→ Task instructions: What follows is a block of records; reproduce all of it verbatim.
################
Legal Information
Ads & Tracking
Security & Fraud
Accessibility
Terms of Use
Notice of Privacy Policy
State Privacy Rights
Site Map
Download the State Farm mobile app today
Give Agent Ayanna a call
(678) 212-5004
################
→ Task result:
Legal Information
Ads & Tracking
Security & Fraud
Accessibility
Terms of Use
Notice of Privacy Policy
State Privacy Rights
Site Map
Download the State Farm mobile app today
Give Agent Ayanna a call
(678) 212-5004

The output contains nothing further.